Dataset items
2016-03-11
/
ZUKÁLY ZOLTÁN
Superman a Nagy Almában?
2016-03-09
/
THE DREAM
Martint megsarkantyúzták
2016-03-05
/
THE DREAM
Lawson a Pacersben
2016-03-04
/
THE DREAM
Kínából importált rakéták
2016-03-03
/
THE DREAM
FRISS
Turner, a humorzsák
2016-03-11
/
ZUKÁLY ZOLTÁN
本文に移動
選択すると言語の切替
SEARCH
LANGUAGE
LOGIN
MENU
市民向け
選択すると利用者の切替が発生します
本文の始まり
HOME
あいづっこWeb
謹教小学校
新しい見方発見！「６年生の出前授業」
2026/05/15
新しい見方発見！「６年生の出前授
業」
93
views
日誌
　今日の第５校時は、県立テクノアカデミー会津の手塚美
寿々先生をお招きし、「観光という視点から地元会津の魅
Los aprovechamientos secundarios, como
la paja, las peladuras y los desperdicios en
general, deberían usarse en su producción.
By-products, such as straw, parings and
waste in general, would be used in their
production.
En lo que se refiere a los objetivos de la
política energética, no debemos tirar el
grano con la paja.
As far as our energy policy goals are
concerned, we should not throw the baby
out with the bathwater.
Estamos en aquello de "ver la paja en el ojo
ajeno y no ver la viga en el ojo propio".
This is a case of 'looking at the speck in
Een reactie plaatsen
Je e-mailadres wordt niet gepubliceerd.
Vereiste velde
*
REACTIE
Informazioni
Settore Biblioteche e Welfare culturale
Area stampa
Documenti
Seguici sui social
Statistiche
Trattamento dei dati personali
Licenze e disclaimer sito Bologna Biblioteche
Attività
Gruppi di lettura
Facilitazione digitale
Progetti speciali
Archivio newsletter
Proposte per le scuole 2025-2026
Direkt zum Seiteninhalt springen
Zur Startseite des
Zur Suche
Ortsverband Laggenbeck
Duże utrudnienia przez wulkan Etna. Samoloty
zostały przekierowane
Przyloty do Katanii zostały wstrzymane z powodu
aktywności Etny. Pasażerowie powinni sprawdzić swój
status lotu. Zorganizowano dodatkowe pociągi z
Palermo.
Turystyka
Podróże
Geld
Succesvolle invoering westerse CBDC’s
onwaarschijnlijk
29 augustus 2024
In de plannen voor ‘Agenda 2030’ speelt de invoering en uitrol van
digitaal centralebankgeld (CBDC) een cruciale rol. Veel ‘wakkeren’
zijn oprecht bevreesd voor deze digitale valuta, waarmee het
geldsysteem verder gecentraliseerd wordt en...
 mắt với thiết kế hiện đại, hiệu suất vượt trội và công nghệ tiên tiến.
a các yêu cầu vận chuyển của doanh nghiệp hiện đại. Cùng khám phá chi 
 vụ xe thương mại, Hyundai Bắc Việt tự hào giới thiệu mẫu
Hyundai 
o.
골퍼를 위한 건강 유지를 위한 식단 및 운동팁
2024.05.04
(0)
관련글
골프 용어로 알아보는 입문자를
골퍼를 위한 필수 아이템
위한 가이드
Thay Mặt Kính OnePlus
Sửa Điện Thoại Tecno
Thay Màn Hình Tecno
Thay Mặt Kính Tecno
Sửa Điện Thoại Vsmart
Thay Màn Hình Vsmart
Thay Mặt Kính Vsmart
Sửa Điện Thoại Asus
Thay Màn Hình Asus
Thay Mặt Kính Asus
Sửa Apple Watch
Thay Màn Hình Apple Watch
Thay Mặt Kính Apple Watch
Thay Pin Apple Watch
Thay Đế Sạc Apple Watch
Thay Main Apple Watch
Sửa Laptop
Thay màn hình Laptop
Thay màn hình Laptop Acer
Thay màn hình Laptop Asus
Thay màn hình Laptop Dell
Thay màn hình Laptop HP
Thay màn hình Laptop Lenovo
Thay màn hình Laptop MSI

About this task. Starting at the line that holds "Thay Màn Hình Apple Watch", set down each line exactly through the last line of the records above, and no others.

Answer space.
Thay Màn Hình Apple Watch
Thay Mặt Kính Apple Watch
Thay Pin Apple Watch
Thay Đế Sạc Apple Watch
Thay Main Apple Watch
Sửa Laptop
Thay màn hình Laptop
Thay màn hình Laptop Acer
Thay màn hình Laptop Asus
Thay màn hình Laptop Dell
Thay màn hình Laptop HP
Thay màn hình Laptop Lenovo
Thay màn hình Laptop MSI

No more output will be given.